───── Data for review ─────
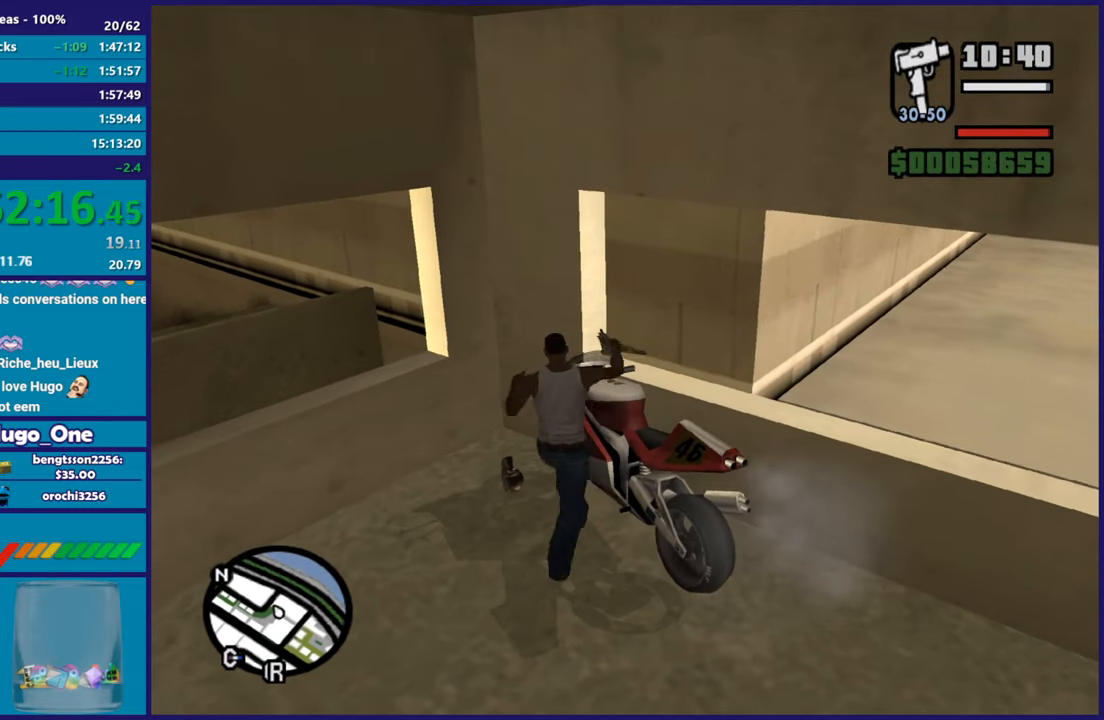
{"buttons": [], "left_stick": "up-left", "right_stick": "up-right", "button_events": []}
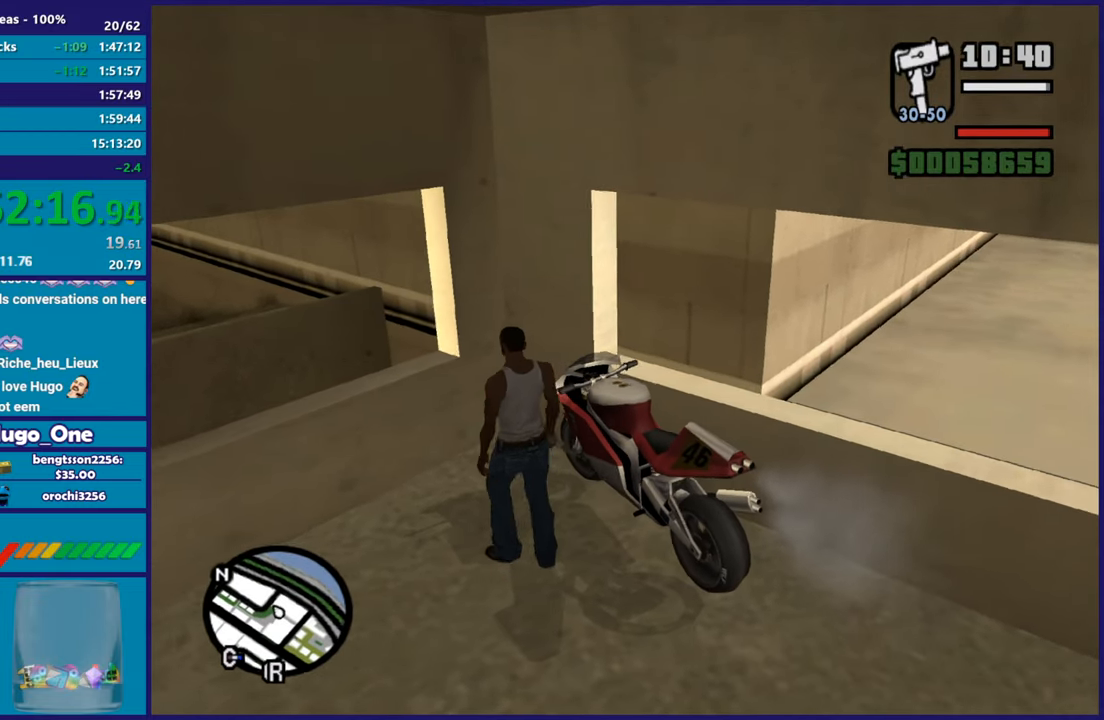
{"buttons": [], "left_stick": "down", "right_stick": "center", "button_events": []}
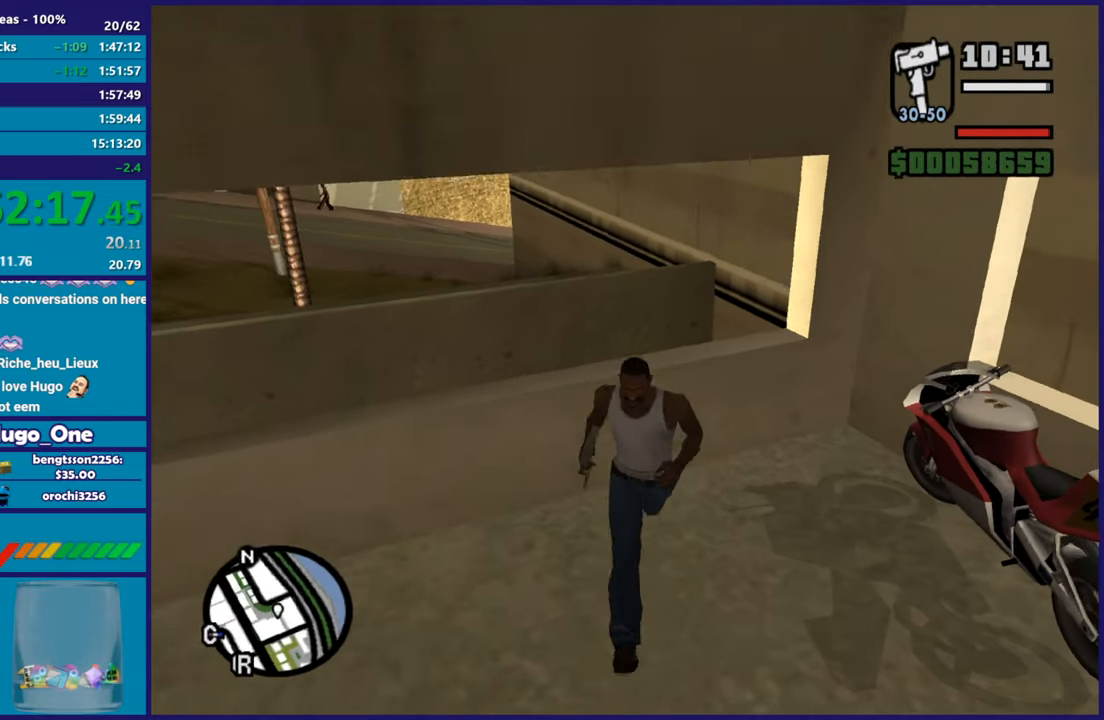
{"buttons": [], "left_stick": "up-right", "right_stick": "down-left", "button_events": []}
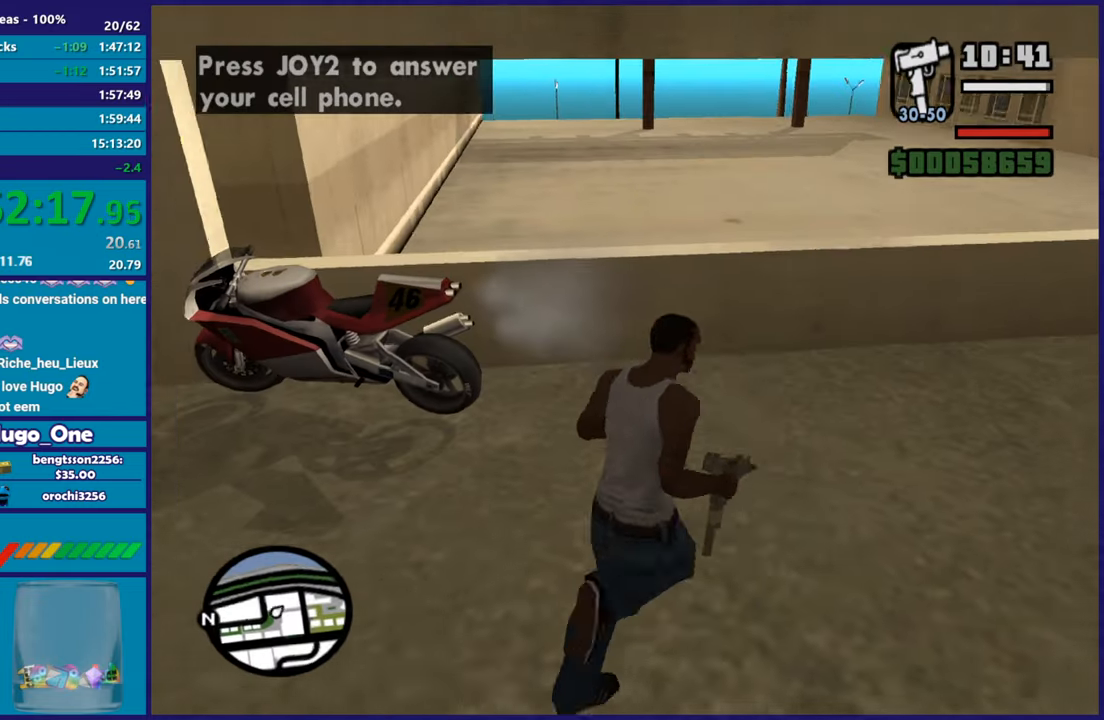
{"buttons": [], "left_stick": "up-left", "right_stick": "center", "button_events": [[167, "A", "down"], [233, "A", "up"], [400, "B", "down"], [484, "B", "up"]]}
─────
───── Data for review ─────
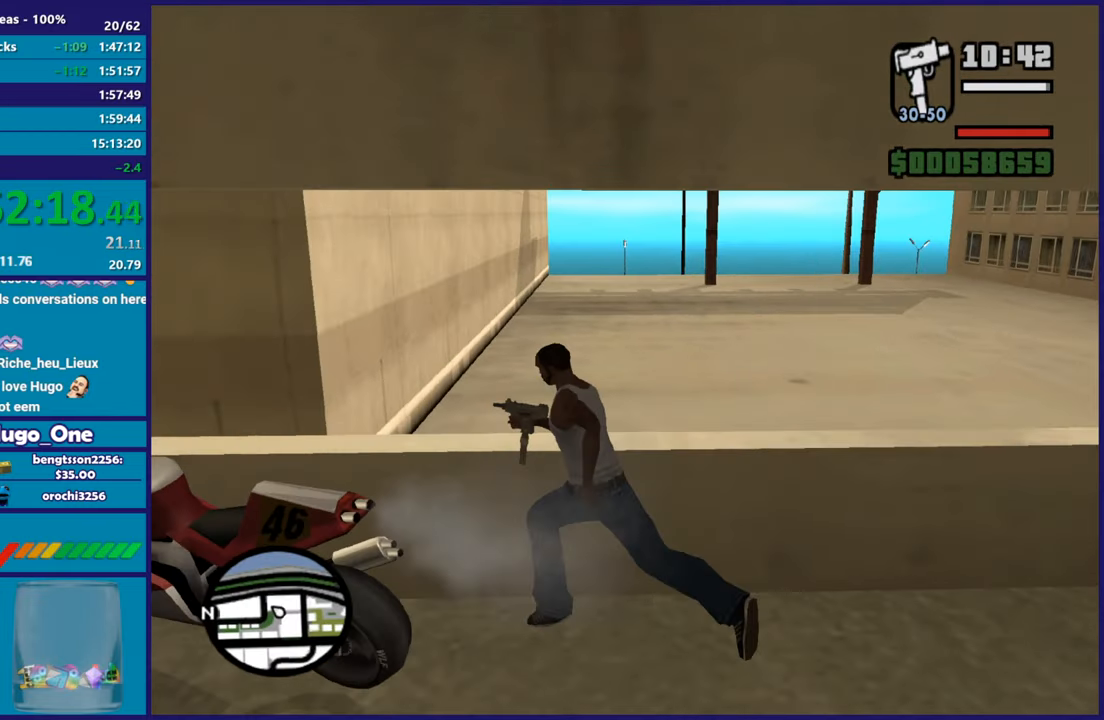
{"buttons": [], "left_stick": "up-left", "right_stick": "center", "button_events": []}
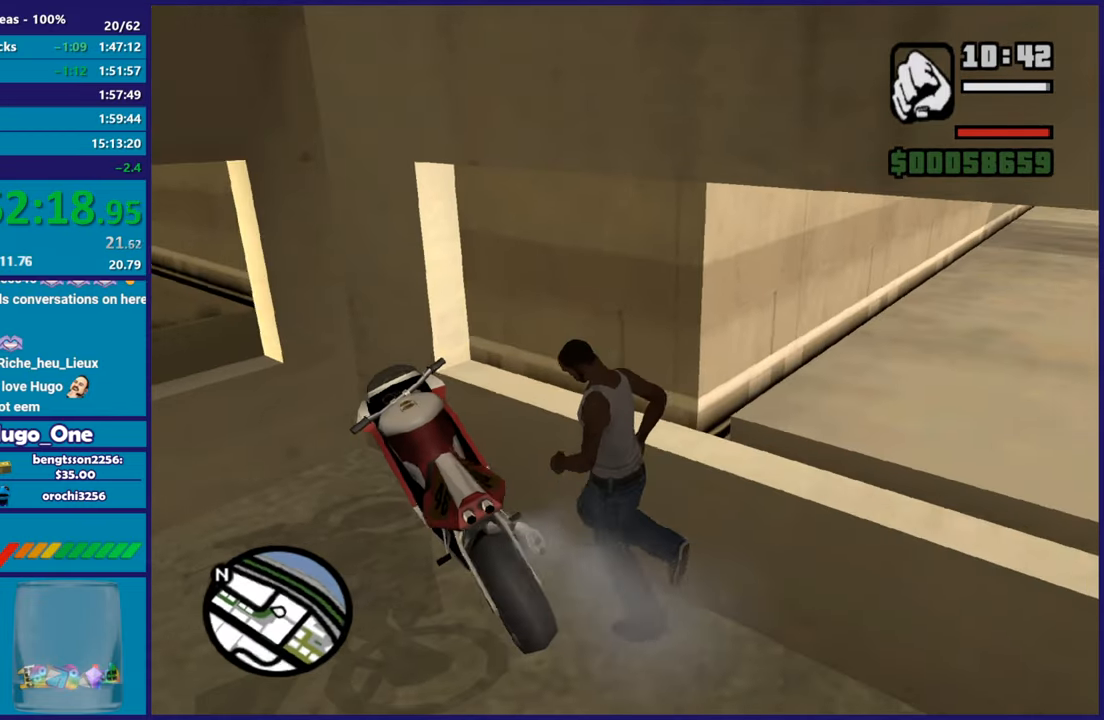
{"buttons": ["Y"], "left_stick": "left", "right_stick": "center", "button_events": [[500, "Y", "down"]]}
─────
───── Data for review ─────
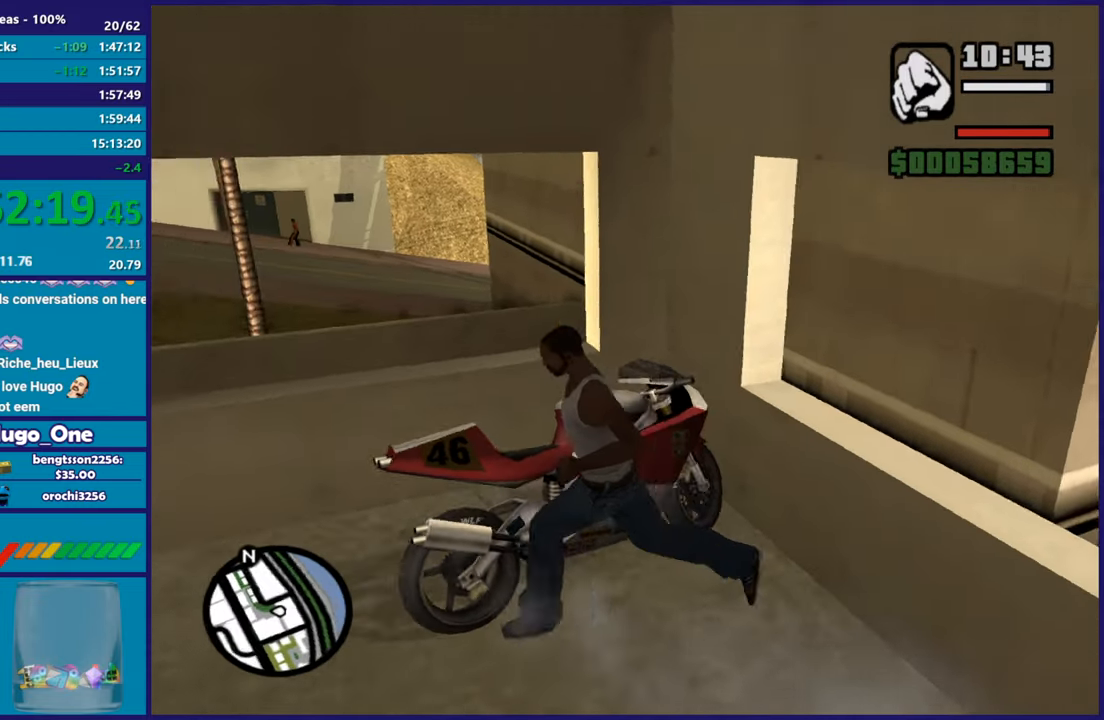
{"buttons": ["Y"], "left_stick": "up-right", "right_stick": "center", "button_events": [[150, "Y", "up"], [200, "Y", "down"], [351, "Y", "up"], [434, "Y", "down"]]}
─────
Task statement: Which lines of the material above hold the string "down"? Pull them out.

Written answer:
{"buttons": [], "left_stick": "down", "right_stick": "center", "button_events": []}
{"buttons": [], "left_stick": "up-right", "right_stick": "down-left", "button_events": []}
{"buttons": [], "left_stick": "up-left", "right_stick": "center", "button_events": [[167, "A", "down"], [233, "A", "up"], [400, "B", "down"], [484, "B", "up"]]}
{"buttons": ["Y"], "left_stick": "left", "right_stick": "center", "button_events": [[500, "Y", "down"]]}
{"buttons": ["Y"], "left_stick": "up-right", "right_stick": "center", "button_events": [[150, "Y", "up"], [200, "Y", "down"], [351, "Y", "up"], [434, "Y", "down"]]}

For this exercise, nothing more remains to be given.